## Goal
Convert the items below into a numbered list with one entry per line, skipping blank lines and leaving out the picture placeholder lines.
===== Provided records =====
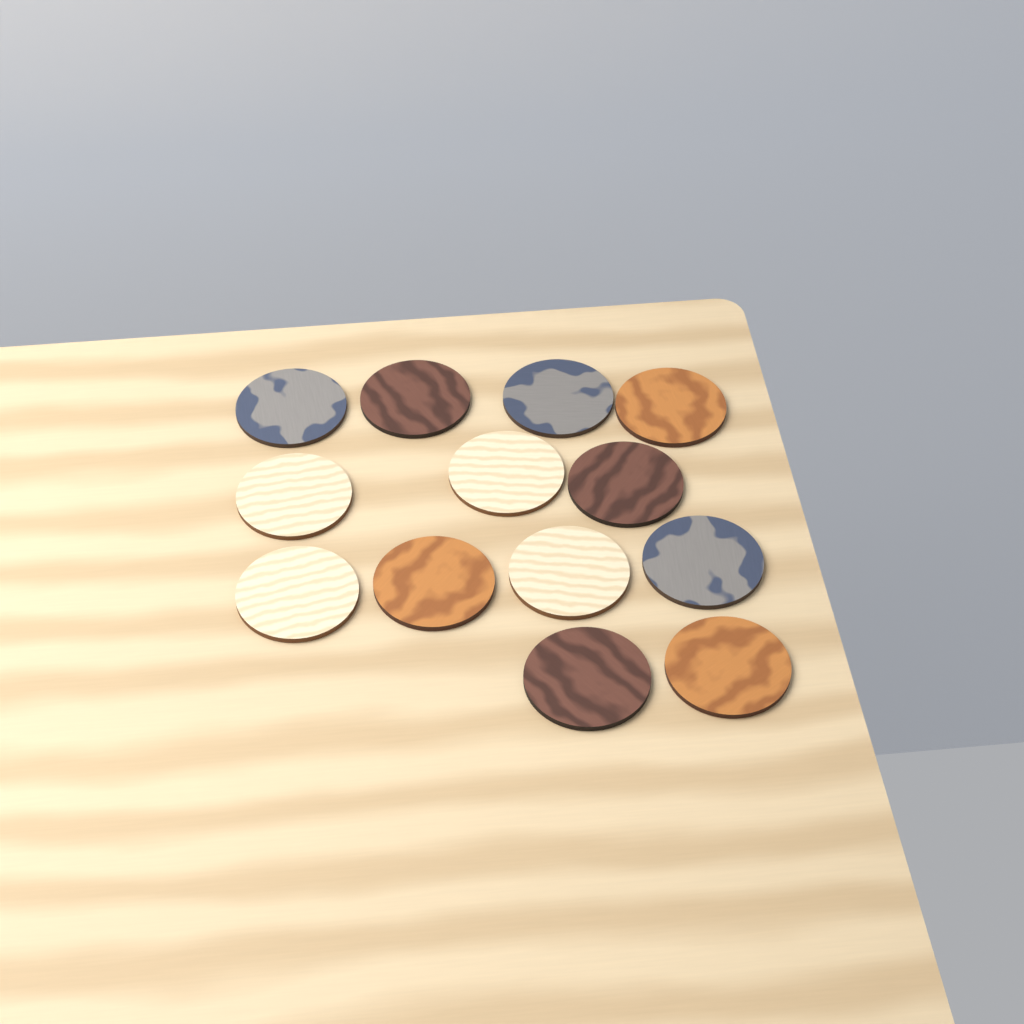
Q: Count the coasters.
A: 13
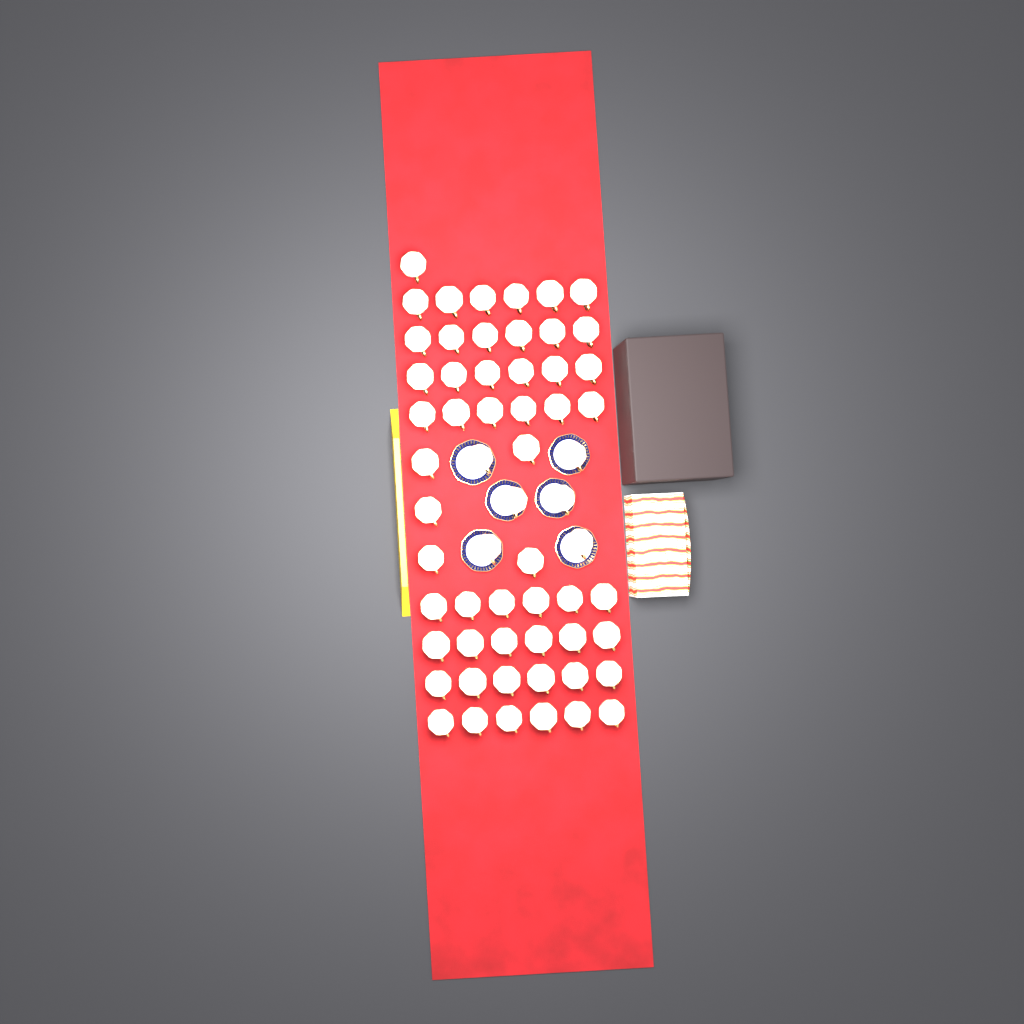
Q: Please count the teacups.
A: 60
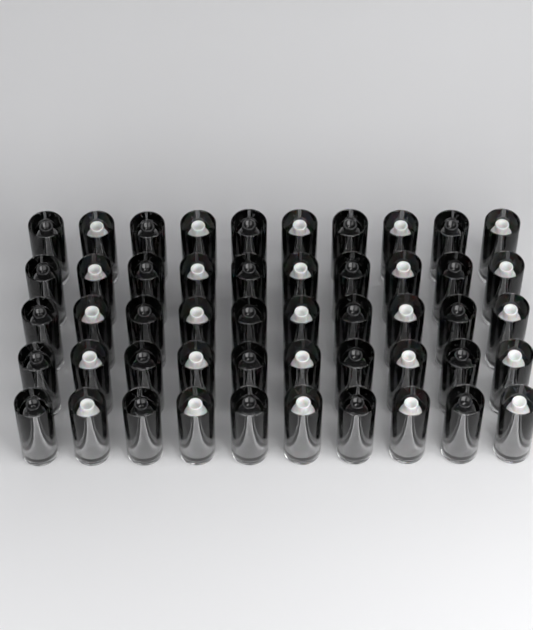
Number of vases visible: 50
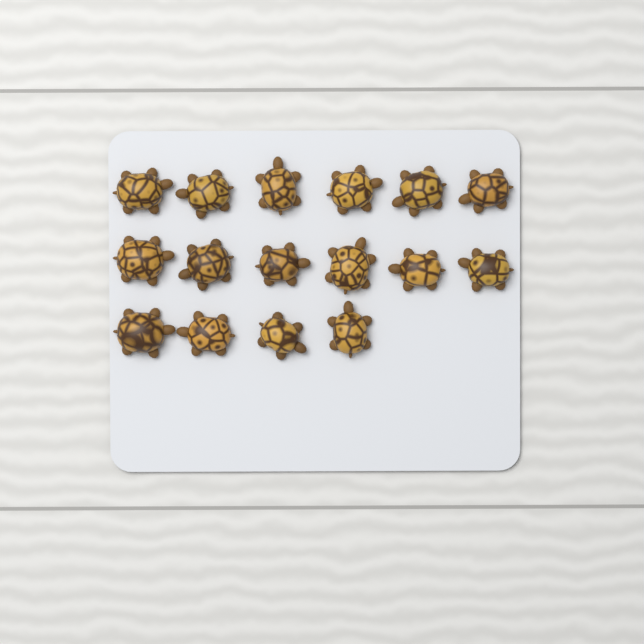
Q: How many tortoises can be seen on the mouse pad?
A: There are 16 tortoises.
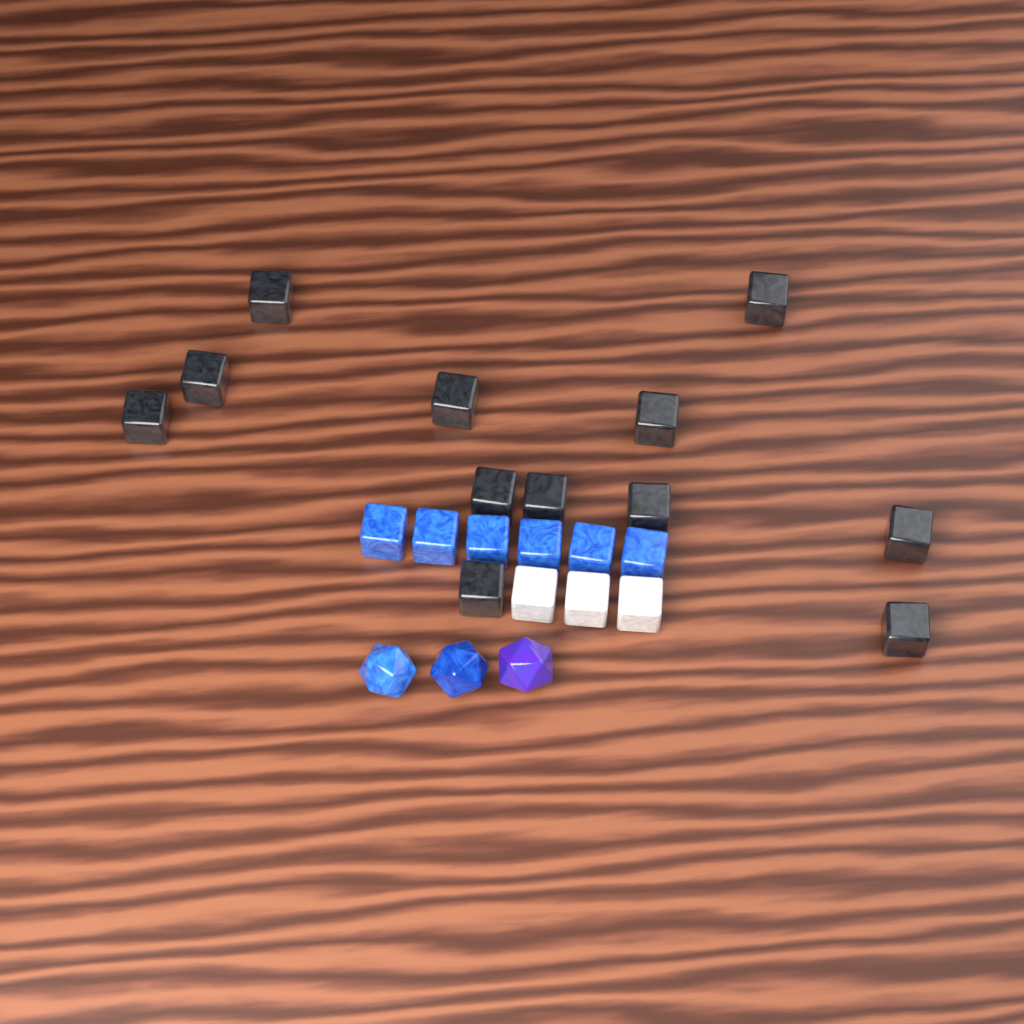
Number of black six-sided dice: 12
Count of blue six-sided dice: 6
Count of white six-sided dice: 3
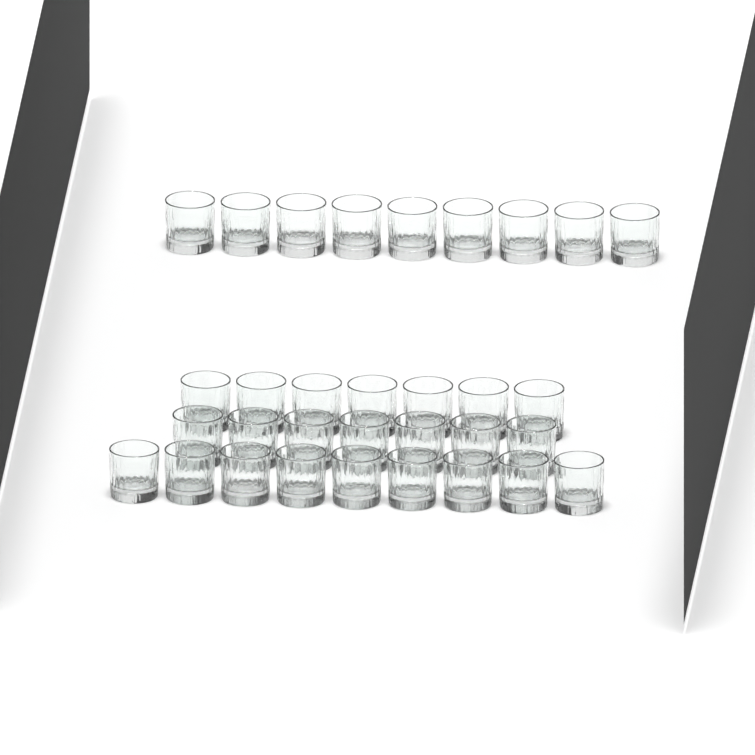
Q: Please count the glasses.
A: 32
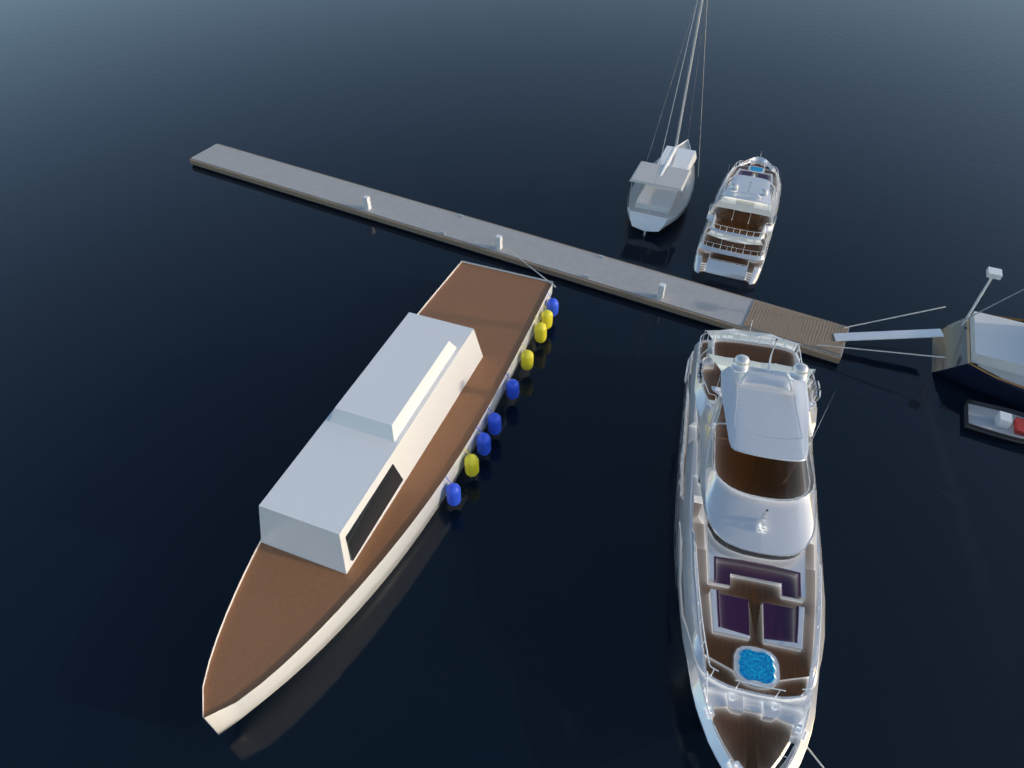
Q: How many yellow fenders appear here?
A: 4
=====
## Task output
1. Q: Count the coasters.
2. A: 13
3. Q: Please count the teacups.
4. A: 60
5. Number of vases visible: 50
6. Q: How many tortoises can be seen on the mouse pad?
7. A: There are 16 tortoises.
8. Number of black six-sided dice: 12
9. Count of blue six-sided dice: 6
10. Count of white six-sided dice: 3
11. Q: Please count the glasses.
12. A: 32
13. Q: How many yellow fenders appear here?
14. A: 4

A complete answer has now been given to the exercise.